### Werkopdracht 1
Schrijf uit de leestekst letterlijk over van "Gelet is op" tot en met "van dit vonnis.".
### Werkopdracht 2
Beantwoord met behulp van de leestekst de volgende vragen.
(a) Aan welk strafbaar feit heeft de verdachte zich schuldig gemaakt, en door welke handeling?
(b) Van welke datum is het uittreksel uit de justitiële documentatie?
(c) Op welke artikelen van het Wetboek van Strafrecht is gelet?

Feit waarop de straf is gebaseerd
De verdachte heeft zich schuldig gemaakt aan valsheid in geschrifte door een valse leenovereenkomst te ondertekenen. Door aldus de handelen wordt het vertrouwen in dergelijk belangrijke documenten ernstig geschaad. De integriteit van het financiële en economische verkeer staat of valt met het vertrouwen dat gesteld wordt en gesteld moet kunnen worden in de juistheid van stukken. Dit vertrouwen is door het handelen van de verdachte in ernstige mate aangetast. Dit rekent de rechtbank de verdachte aan.
8.3.
Persoonlijke omstandigheden van de verdachte
8.3.1.
Strafblad
De rechtbank heeft acht geslagen op een uittreksel uit de justitiële documentatie van 9 mei 2025, waaruit blijkt dat de verdachte niet eerder is veroordeeld voor soortgelijke strafbare feiten.
8.4.
Conclusies van de rechtbank
Gelet op hetgeen de rechtbank hierboven heeft overwogen, komt zij tot de volgende conclusies.
De rechtbank heeft bij het bepalen van de strafsoort en strafmaat acht geslagen op straffen die in soortgelijke zaken plegen te worden opgelegd. Alles afwegend acht de rechtbank een taakstraf van het hierna te noemen aantal uren passend en geboden. Hierbij wordt ook rekening gehouden met het tijdverloop sinds de datum waarop de verdachte het feit heeft gepleegd. Tevens neemt de rechtbank in strafmatigende zin mee dat een gedeelte van het (bewezenverklaarde) handelen van de verdachte niet kan worden gekwalificeerd als strafbaar feit.
Alles afwegend acht de rechtbank de hierna te noemen straf passend en geboden.

9.Toepasselijke wettelijke voorschriften

Gelet is op de artikelen 9, 22c, 22d, 47 en 225 van het Wetboek van Strafrecht.

10.Bijlagen

De in dit vonnis genoemde bijlagen maken deel uit van dit vonnis.

### Ruwe gegevens
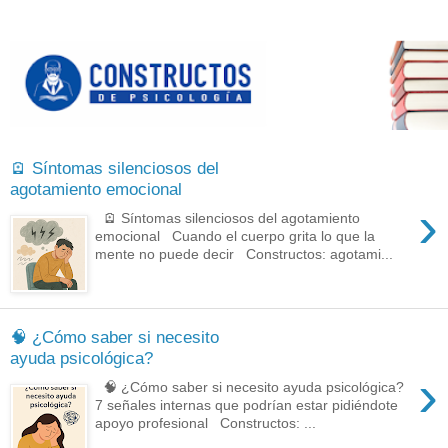
🪫 Síntomas silenciosos del
agotamiento emocional
›
🪫 Síntomas silenciosos del agotamiento
emocional Cuando el cuerpo grita lo que la
mente no puede decir Constructos: agotami...
🧠 ¿Cómo saber si necesito
ayuda psicológica?
›
🧠 ¿Cómo saber si necesito ayuda psicológica?
7 señales internas que podrían estar pidiéndote
apoyo profesional Constructos: ...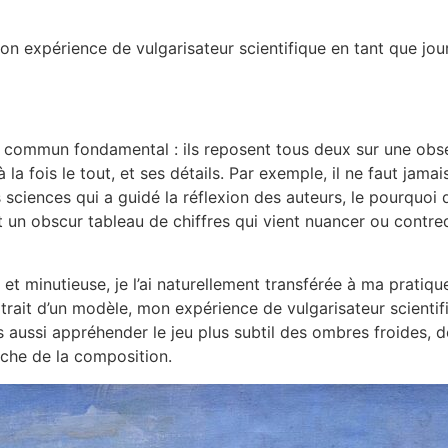
n expérience de vulgarisateur scientifique en tant que jour
nt commun fondamental : ils reposent tous deux sur une obser
à la fois le tout, et ses détails. Par exemple, il ne faut jama
es sciences qui a guidé la réflexion des auteurs, le pourquoi 
ant un obscur tableau de chiffres qui vient nuancer ou contre
et minutieuse, je l’ai naturellement transférée à ma pratique
portrait d’un modèle, mon expérience de vulgarisateur scienti
s aussi appréhender le jeu plus subtil des ombres froides, 
che de la composition.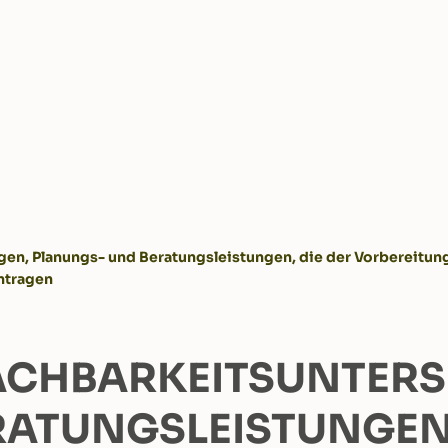
n, Planungs- und Beratungsleistungen, die der Vorbereitun
ntragen
ACHBARKEITSUNTER
ATUNGSLEISTUNGEN,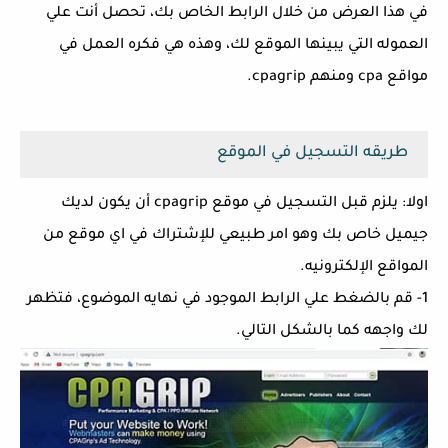
في هذا العرض من خلال الرابط الخاص بك، تحصل أنت علي
العموله التي يبينها الموقع لك، وهذه هي فكره العمل في
مواقع cpa ومنهم cpagrip.
طريقه التسجيل في الموقع
اولا: يلزم قبل التسجيل في موقع cpagrip أن يكون لديك
جيميل خاص بك وهو امر طبيعي للإشتراك في اي موقع من
المواقع الإلكترونيه.
1- قم بالضغط علي الرابط الموجود في نهايه الموضوع، فتظهر
لك واجهه كما بالشكل التالي.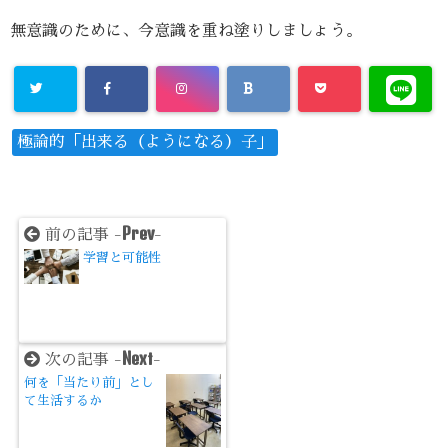
無意識のために、今意識を重ね塗りしましょう。
極論的「出来る（ようになる）子」
Prev
前の記事 -
-
学習と可能性
Next
次の記事 -
-
何を「当たり前」とし
て生活するか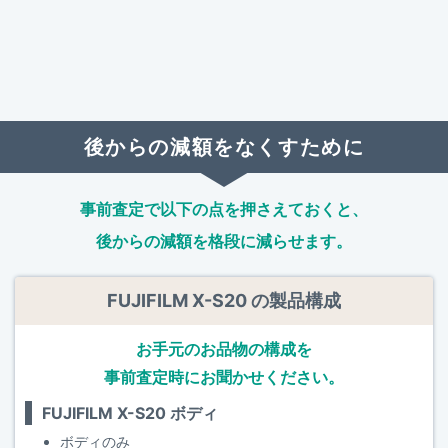
後からの減額をなくすために
事前査定で以下の点を押さえておくと、
後からの減額を格段に減らせます。
FUJIFILM X-S20 の製品構成
お手元のお品物の構成を
事前査定時にお聞かせください。
FUJIFILM X-S20 ボディ
ボディのみ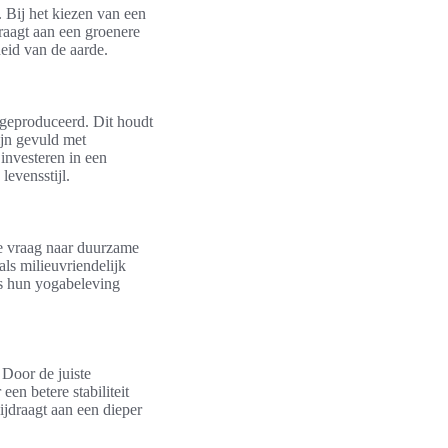
 Bij het kiezen van een
raagt aan een groenere
eid van de aarde.
 geproduceerd. Dit houdt
ijn gevuld met
investeren in een
levensstijl.
de vraag naar duurzame
als milieuvriendelijk
rs hun yogabeleving
 Door de juiste
en betere stabiliteit
bijdraagt aan een dieper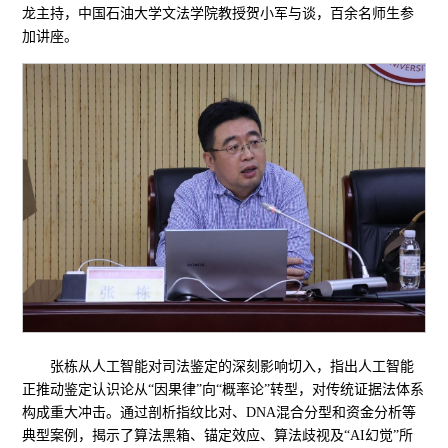
龙主持，中国石油大学文法学院教授贺小军与谈，百余名师生参
加讲座。
张栋从人工智能对司法鉴定的深刻影响切入，指出人工智能
正推动鉴定认识论从“因果律”向“概率论”转型，对传统证据法体系
构成重大冲击。通过剖析指纹比对、DNA混合分型和资金分析等
典型案例，揭示了算法黑箱、锚定效应、算法歧视及“AI幻觉”所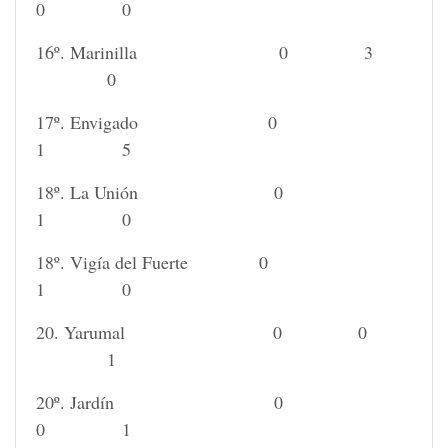
0 0
16º. Marinilla 0 3
0
17º. Envigado 0
1 5
18º. La Unión 0
1 0
18º. Vigía del Fuerte 0
1 0
20. Yarumal 0 0
1
20º. Jardín 0
0 1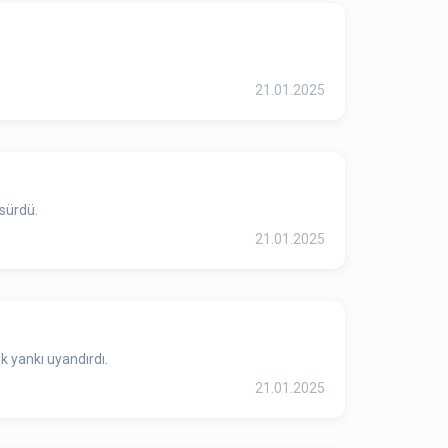
21.01.2025
sürdü.
21.01.2025
k yankı uyandırdı.
21.01.2025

### Uitwerking 1
Gelet is op de artikelen 9, 22c, 22d, 47 en 225 van het Wetboek van Strafrecht.

10.Bijlagen

De in dit vonnis genoemde bijlagen maken deel uit van dit vonnis.

### Uitwerking 2
(a) Valsheid in geschrifte, door een valse leenovereenkomst te ondertekenen.
(b) 9 mei 2025.
(c) De artikelen 9, 22c, 22d, 47 en 225.